In 2018, Manchin took aim at another symbolic stack of papers: state Attorney General Patrick Morrisey’s lawsuit to dismantle Obamacare. This time, he used a shotgun. “I haven’t changed,” Manchin asserted to the camera. “I might be a few years older, but I’ll still take on anyone that messes with West Virginia.” Then he blew a hole through a legal brief.

But hadn’t he changed? After the ACA became popular in West Virginia, as federal money for Medicaid poured into the state, Manchin became a staunch defender of the law. When Republicans sought to repeal it in 2017, he warned that Trump voters in his state would “know” Republicans took their health coverage “away from them.”

Like other Democrats, Manchin made health care a centerpiece of his 2018 run. He couldn’t run against Trump—who held a 60 percent approval rating in West Virginia—but he could run for a program that has benefited West Virginia as much as any state. And it worked. Backing big federal programs, even those that rankle Republicans, can pay political dividends—as long as people feel the difference in their lives.

In that sense, Manchin’s trajectory points to a Democratic future in West Virginia. It may not run straight down the middle, between two partisan poles, but along the bottom, among those who haven’t benefited from the leadership at the top—blue or red. Perhaps King Joe is too comfortable, or too stubborn, to learn that lesson.
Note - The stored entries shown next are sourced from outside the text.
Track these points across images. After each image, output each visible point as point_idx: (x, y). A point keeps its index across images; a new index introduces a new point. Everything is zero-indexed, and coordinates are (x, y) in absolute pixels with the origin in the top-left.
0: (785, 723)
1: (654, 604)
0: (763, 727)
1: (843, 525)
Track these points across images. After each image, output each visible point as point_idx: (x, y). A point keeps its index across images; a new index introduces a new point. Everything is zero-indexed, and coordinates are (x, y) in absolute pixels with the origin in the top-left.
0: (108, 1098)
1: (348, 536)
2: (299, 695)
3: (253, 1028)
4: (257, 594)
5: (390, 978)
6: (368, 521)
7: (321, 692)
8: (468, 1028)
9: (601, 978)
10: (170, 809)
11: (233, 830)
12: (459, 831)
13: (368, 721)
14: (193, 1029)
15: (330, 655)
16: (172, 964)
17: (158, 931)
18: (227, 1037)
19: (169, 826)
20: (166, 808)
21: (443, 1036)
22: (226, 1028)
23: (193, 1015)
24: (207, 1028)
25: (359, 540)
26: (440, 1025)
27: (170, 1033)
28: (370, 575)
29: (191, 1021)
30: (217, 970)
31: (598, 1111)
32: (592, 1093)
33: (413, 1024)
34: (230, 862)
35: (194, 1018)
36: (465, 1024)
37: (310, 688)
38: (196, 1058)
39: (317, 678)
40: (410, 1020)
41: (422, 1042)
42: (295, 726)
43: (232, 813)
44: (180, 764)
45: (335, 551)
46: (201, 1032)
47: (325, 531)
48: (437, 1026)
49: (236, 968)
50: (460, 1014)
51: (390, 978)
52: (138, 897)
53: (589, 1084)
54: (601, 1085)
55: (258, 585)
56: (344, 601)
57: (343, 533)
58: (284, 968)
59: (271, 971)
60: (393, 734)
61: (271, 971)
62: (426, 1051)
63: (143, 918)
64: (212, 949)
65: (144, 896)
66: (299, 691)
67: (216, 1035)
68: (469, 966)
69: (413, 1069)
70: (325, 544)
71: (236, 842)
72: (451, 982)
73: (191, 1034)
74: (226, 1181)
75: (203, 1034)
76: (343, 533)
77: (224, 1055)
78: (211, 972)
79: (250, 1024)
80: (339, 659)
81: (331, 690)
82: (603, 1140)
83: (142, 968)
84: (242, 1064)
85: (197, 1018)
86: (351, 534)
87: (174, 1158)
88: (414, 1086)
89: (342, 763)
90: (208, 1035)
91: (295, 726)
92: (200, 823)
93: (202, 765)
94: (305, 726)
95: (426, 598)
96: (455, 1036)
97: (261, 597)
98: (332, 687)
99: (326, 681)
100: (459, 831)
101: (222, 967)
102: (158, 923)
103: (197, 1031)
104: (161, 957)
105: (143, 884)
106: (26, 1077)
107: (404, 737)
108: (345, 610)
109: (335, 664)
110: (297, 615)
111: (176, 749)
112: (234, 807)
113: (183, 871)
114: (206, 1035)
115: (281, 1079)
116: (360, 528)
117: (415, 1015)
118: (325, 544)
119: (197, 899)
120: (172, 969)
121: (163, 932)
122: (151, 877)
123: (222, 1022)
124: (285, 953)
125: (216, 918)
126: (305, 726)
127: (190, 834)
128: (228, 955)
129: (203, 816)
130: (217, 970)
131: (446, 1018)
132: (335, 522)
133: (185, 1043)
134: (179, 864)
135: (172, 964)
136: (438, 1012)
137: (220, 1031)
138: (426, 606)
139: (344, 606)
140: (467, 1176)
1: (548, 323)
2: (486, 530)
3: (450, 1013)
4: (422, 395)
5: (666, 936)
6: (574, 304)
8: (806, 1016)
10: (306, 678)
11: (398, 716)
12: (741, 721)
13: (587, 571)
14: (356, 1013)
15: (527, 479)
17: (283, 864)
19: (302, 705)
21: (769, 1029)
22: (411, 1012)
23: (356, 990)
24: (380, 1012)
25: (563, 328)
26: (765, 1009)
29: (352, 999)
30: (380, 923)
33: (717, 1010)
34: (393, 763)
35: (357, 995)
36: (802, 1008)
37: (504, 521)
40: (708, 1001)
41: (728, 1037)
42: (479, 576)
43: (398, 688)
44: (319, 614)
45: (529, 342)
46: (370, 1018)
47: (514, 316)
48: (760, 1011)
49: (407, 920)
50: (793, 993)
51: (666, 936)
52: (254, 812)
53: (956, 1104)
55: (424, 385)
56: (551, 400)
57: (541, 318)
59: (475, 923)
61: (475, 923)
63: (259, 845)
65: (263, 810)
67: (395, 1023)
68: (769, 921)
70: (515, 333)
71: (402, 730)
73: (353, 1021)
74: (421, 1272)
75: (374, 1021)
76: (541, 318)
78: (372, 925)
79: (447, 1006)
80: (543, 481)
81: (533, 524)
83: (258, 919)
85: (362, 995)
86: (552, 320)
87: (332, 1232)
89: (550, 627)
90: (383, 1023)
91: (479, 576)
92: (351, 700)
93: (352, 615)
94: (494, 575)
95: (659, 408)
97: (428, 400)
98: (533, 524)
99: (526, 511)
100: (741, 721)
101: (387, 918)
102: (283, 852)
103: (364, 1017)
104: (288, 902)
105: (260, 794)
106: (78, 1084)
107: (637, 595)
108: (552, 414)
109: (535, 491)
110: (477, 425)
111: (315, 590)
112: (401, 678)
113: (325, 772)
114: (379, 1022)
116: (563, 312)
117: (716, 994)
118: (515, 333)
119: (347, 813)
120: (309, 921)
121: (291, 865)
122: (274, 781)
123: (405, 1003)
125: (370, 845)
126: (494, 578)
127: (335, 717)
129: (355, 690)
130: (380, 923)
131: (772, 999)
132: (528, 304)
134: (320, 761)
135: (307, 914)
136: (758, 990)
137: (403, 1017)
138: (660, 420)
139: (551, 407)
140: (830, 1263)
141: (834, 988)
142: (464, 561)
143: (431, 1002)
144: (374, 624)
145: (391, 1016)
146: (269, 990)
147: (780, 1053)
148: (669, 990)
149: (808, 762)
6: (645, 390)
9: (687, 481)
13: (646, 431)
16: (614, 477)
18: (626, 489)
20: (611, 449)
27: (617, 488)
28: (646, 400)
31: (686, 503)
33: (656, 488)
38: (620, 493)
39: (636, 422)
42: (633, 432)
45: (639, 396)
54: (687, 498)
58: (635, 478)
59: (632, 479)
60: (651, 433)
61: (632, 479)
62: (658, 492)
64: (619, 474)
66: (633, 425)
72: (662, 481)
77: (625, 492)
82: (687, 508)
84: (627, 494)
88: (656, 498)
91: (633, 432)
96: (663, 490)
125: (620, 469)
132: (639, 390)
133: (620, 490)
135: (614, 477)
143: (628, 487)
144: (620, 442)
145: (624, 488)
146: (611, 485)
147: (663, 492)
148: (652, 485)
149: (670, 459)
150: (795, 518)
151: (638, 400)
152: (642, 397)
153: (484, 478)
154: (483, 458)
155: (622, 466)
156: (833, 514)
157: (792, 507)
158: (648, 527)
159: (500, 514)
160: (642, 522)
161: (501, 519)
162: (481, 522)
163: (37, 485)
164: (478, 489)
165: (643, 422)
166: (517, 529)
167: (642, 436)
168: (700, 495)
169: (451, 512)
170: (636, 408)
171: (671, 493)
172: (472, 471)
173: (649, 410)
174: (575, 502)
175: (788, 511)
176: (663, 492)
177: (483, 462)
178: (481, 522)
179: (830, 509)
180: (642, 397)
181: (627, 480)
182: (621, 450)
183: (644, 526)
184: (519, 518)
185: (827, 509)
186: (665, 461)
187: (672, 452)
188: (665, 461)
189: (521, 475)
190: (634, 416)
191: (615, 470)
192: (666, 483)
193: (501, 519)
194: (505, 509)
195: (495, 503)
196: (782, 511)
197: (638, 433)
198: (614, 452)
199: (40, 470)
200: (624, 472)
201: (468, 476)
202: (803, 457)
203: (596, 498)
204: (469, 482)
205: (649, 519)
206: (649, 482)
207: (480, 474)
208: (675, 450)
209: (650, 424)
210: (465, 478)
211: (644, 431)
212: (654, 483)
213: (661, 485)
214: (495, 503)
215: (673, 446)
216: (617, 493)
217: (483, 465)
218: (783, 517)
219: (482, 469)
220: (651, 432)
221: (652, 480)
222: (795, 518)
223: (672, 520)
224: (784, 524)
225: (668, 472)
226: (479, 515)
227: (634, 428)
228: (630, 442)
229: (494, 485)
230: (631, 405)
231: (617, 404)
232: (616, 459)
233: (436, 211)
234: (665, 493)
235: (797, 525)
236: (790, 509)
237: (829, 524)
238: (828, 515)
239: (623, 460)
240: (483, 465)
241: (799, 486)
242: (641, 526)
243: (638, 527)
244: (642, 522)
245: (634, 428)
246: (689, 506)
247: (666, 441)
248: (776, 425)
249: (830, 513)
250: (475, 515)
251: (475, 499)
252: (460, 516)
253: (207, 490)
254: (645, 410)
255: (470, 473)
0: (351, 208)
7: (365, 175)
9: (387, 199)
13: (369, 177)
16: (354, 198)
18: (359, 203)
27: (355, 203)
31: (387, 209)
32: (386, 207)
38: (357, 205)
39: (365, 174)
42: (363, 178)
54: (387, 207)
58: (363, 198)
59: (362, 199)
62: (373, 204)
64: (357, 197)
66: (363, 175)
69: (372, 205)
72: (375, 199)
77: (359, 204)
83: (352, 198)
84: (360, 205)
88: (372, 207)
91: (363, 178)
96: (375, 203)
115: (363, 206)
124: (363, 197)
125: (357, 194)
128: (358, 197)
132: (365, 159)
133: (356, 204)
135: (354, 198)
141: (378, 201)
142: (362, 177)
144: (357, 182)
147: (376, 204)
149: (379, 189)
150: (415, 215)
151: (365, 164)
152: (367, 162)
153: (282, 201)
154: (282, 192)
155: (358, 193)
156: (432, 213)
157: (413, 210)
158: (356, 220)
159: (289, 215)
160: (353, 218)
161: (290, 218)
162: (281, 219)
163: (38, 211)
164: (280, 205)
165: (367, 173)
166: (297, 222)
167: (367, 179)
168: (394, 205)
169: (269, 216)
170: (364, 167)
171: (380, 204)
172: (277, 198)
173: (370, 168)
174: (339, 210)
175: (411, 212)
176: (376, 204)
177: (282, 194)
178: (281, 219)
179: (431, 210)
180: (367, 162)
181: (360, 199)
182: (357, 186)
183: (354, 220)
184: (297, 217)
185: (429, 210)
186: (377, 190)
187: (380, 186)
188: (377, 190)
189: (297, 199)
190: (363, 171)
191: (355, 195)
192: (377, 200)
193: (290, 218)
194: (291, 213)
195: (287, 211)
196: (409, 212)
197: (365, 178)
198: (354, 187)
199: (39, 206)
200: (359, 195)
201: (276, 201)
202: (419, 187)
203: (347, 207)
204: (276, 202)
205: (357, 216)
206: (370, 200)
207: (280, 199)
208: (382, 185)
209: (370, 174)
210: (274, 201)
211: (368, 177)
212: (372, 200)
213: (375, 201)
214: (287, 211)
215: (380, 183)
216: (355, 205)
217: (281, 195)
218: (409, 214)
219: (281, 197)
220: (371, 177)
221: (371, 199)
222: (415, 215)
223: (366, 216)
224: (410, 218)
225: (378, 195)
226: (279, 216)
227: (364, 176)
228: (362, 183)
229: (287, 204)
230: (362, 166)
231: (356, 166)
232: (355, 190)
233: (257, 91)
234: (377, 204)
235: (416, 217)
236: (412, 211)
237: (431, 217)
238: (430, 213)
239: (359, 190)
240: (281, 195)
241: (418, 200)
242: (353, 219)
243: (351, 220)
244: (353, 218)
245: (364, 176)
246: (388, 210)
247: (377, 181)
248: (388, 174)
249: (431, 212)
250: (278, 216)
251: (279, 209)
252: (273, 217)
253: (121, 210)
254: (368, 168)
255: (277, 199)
If he is, there are those eager to bring him low.

When Manchin balked at $2,000 checks in early January, he was swiftly hit with a brutal radio ad at home. “I guess Joe just don’t know what it’s been like to live through the pandemic,” said the ad, paid for by the No Excuses PAC, the brainchild of former Alexandria Ocasio-Cortez and Justice Democrats staffers. “We should call his office and let him know.” A few days later, Manchin changed his tune.